Objective 4: Ensure the financial sustainability of PALANTIR cyber defence while disrupting the economic benefits of the attacker.

Challenge: MEs/SMEs have often limited resources to invest on cybersecurity. Purchase of multiple standalone products (e.g. antivirus, firewall licenses etc) can be costly and require a lot of effort to install separately on all devices. Subscriptions to Managed Security Services can be costly and are usually adopted by larger enterprises. This has led multiple Communication Service Providers (CSPs) to offer security products in the form of traditional Customer Premise Equipment (CPE) as an attractive solution for many of their customers. CPEs, however, are incurring large CAPEX/OPEX costs for the CSP and can be very difficult to maintain. At the same time, attackers find attractive targets in unprotected SMEs/MEs and leveraging automation to launch attacks on thousands of victims.

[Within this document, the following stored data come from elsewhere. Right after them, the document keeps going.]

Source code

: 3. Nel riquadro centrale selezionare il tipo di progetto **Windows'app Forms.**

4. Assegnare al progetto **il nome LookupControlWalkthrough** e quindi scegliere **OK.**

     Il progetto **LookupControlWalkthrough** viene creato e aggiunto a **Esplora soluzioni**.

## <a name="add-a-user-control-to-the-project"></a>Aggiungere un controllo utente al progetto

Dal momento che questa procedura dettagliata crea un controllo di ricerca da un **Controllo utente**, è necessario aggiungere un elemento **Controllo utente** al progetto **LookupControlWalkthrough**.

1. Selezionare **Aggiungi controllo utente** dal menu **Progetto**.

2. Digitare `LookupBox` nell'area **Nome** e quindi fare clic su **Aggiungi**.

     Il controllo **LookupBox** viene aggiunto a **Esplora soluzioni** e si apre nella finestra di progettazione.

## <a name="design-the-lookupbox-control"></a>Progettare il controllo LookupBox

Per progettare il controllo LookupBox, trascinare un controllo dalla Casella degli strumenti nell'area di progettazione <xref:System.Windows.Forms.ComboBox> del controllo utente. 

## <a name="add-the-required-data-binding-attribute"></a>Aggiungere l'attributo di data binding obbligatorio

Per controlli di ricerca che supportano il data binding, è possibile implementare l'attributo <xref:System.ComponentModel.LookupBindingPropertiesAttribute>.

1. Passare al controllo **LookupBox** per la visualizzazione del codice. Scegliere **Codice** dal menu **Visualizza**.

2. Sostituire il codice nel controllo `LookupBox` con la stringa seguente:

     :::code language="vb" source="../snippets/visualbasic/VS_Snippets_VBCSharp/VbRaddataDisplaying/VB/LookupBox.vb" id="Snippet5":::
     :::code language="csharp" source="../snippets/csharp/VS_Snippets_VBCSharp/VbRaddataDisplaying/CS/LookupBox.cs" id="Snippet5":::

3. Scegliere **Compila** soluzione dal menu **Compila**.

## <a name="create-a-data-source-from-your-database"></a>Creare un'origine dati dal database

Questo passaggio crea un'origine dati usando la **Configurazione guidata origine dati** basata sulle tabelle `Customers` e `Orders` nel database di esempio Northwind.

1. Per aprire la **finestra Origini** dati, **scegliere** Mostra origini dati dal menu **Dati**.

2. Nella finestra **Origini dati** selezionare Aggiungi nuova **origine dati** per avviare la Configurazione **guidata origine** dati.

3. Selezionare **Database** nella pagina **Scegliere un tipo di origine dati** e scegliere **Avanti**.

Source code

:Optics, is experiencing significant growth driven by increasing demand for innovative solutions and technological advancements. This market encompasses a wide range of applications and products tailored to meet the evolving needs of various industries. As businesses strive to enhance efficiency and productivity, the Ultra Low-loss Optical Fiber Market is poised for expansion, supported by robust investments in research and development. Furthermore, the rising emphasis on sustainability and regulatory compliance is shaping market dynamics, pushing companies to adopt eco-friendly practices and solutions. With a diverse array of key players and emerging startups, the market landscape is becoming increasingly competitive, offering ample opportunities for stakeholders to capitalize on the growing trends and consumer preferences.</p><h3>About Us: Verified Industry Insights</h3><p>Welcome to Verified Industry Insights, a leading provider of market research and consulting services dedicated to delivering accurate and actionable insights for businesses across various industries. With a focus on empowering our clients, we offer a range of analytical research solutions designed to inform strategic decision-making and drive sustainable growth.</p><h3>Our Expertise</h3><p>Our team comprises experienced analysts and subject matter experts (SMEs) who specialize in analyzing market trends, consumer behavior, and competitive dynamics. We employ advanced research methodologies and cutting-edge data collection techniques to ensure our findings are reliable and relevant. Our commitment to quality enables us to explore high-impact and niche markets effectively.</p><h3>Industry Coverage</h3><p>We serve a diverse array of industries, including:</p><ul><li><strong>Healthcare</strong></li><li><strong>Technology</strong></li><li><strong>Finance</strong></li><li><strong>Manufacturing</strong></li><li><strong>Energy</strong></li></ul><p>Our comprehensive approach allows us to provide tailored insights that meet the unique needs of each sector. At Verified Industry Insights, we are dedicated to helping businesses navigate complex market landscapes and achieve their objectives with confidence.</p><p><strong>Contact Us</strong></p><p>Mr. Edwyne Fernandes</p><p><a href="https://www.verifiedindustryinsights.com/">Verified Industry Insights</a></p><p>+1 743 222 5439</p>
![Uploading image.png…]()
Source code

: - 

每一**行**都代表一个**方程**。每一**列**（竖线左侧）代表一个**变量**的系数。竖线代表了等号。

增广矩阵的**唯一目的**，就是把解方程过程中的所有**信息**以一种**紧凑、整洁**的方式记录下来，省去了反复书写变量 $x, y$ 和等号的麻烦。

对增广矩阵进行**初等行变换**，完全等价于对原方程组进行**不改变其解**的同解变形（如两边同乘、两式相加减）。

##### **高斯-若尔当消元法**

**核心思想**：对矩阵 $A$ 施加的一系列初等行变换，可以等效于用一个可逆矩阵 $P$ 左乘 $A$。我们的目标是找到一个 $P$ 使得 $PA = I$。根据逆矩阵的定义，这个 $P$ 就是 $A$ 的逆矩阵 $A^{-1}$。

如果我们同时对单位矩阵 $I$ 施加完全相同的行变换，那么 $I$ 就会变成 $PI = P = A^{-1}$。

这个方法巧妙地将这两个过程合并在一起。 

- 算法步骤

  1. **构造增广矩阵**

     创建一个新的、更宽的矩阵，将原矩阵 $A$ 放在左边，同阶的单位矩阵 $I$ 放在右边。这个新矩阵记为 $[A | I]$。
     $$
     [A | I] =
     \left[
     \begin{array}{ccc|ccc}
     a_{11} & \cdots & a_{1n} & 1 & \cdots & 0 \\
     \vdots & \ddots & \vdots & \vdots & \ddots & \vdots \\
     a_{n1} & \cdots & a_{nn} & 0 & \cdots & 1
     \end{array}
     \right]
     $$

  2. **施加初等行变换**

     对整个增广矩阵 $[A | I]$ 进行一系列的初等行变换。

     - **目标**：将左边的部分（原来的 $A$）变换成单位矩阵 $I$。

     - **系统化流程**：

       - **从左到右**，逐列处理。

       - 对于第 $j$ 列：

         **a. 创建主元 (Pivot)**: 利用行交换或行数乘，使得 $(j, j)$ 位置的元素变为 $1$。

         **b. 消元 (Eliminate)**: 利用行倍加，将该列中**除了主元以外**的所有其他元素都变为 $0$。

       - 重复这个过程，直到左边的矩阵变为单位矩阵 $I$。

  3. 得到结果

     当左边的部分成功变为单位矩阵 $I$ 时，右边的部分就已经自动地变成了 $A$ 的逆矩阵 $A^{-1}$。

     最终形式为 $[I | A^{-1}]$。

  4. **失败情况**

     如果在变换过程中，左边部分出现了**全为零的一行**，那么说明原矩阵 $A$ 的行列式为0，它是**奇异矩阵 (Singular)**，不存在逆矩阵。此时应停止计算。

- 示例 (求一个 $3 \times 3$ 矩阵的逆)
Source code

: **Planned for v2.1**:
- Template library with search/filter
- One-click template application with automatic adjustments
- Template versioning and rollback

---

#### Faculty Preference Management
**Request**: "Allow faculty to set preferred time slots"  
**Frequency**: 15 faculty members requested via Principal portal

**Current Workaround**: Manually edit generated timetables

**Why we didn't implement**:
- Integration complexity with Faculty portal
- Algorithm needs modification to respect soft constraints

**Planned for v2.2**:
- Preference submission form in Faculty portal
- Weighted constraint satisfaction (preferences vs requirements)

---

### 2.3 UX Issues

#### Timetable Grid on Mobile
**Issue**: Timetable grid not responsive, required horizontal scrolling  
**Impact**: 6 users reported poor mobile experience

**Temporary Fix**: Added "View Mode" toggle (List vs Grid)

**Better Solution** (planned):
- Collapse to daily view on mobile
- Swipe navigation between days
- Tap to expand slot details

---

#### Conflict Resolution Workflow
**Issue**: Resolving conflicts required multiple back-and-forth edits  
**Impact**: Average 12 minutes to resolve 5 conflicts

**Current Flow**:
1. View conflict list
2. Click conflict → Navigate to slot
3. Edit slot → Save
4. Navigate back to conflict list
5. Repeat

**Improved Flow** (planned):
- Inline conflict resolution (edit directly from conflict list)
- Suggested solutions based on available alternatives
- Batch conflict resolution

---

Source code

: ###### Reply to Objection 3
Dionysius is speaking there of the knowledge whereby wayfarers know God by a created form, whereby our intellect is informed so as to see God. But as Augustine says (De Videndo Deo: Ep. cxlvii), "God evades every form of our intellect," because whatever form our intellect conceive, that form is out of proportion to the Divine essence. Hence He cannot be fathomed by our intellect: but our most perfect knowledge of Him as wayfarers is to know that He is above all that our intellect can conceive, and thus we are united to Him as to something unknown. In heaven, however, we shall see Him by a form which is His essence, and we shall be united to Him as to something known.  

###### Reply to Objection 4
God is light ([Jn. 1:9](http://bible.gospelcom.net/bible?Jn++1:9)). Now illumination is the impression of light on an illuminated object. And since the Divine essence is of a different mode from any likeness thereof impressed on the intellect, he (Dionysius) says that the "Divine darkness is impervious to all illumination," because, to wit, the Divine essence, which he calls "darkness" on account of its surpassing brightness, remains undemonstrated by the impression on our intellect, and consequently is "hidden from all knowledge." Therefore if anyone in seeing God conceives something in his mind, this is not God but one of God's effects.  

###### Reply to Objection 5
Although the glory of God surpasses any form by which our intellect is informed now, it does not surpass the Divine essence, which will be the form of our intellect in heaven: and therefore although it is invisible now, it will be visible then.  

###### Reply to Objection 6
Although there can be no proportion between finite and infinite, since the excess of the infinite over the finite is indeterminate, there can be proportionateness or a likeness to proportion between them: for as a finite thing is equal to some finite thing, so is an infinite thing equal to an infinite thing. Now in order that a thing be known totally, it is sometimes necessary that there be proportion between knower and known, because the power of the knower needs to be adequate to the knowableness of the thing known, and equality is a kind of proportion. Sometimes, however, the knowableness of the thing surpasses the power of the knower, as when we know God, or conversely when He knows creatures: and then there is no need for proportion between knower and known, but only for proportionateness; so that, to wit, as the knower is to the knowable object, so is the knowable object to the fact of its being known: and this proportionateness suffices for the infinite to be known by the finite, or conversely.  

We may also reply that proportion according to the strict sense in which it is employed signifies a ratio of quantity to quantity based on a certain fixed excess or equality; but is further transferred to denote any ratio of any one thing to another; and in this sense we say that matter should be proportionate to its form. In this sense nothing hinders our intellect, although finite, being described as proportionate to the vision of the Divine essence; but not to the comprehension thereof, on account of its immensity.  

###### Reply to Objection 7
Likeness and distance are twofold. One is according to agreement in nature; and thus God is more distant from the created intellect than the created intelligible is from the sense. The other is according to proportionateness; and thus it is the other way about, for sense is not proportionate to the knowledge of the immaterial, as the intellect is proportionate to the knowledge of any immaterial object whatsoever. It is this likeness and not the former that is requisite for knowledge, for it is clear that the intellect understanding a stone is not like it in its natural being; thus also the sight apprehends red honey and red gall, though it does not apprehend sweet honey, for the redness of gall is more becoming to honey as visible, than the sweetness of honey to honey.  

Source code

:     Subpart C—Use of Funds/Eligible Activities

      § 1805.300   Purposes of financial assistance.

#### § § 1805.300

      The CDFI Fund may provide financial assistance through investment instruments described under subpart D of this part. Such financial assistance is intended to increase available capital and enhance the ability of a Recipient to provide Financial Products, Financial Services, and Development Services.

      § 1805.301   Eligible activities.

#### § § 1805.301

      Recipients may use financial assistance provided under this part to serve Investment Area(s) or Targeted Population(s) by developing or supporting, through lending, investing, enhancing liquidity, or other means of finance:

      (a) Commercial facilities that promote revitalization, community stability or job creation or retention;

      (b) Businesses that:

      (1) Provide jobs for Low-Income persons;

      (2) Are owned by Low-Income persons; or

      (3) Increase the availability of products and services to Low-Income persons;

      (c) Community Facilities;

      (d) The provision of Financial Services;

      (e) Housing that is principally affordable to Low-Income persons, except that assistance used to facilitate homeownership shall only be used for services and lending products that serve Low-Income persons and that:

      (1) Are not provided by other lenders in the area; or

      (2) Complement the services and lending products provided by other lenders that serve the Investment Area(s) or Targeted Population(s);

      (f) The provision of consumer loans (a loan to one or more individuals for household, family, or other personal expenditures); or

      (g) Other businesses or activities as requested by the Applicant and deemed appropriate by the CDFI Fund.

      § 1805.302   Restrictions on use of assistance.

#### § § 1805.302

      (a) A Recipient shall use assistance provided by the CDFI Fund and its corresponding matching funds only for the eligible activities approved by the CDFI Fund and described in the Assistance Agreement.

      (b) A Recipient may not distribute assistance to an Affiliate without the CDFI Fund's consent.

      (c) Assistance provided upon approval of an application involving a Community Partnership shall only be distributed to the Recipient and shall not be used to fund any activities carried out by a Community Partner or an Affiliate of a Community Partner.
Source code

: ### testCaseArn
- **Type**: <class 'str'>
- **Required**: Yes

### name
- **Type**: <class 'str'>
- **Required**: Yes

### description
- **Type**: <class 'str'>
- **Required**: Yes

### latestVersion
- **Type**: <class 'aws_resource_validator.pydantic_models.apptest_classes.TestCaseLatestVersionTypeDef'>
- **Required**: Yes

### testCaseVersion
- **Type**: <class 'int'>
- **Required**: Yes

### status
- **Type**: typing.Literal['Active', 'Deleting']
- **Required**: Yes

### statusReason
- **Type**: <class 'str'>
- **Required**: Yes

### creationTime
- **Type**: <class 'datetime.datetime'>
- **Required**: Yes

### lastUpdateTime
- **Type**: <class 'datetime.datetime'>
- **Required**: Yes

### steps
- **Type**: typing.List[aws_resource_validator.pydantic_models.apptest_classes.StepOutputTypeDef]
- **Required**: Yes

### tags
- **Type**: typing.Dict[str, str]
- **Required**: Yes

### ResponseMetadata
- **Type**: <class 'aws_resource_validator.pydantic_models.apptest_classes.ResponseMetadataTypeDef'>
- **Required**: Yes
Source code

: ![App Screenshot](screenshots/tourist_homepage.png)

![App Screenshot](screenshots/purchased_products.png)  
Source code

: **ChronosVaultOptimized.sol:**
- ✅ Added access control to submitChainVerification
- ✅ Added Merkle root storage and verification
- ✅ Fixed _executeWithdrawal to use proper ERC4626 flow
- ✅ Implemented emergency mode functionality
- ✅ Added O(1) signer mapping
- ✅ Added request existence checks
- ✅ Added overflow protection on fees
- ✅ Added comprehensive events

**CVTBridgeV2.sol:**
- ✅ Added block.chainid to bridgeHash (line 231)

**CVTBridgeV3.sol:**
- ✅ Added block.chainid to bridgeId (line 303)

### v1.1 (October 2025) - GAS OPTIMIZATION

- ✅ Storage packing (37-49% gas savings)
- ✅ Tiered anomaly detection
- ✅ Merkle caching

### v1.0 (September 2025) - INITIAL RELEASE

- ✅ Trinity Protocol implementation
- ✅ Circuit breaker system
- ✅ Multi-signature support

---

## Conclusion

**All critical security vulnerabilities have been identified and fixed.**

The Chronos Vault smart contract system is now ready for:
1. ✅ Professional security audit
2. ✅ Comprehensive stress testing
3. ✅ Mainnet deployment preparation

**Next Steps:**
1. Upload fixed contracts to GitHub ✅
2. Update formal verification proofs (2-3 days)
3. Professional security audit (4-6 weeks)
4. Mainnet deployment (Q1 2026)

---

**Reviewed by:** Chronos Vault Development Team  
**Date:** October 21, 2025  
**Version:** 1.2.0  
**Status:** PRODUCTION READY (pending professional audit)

PALANTIR’s contribution: PALANTIR is built on the premise that practical cyber-resilience cannot be achieved when cyber defence costs are in the rise while the attackers’ cost/benefit ratio improves. To disrupt this trend, it is crucial to make cyber defence sustainable both for the SME/MEs and the PALANTIR providers while at the same time, disrupt the benefits to the attacker. From the viewpoint of the SME/MEs, the democratization of cybersecurity through a Service Catalogue where services can be published and billed, the multiple delivery modes, along with the cost/benefit forecast that is part of the PALANTIR risk analysis, ensures that clients will be able to select an appropriate cyber security solution for their budget and needs, thus avoiding “security theatre” pitfalls. From the viewpoint of the Provider, the use of SDN/NFV technology, virtualisation, and service orchestration reduce CAPEX/OPEX costs as well as the complexity of managing services and virtual devices. On the side of the attacker, the rapid deployment of security measures, the live intelligence sharing and the massive improvements in detection time that are foreseen in the Threat Intelligence framework, all work against attackers’ automation to significantly reduce the attack window.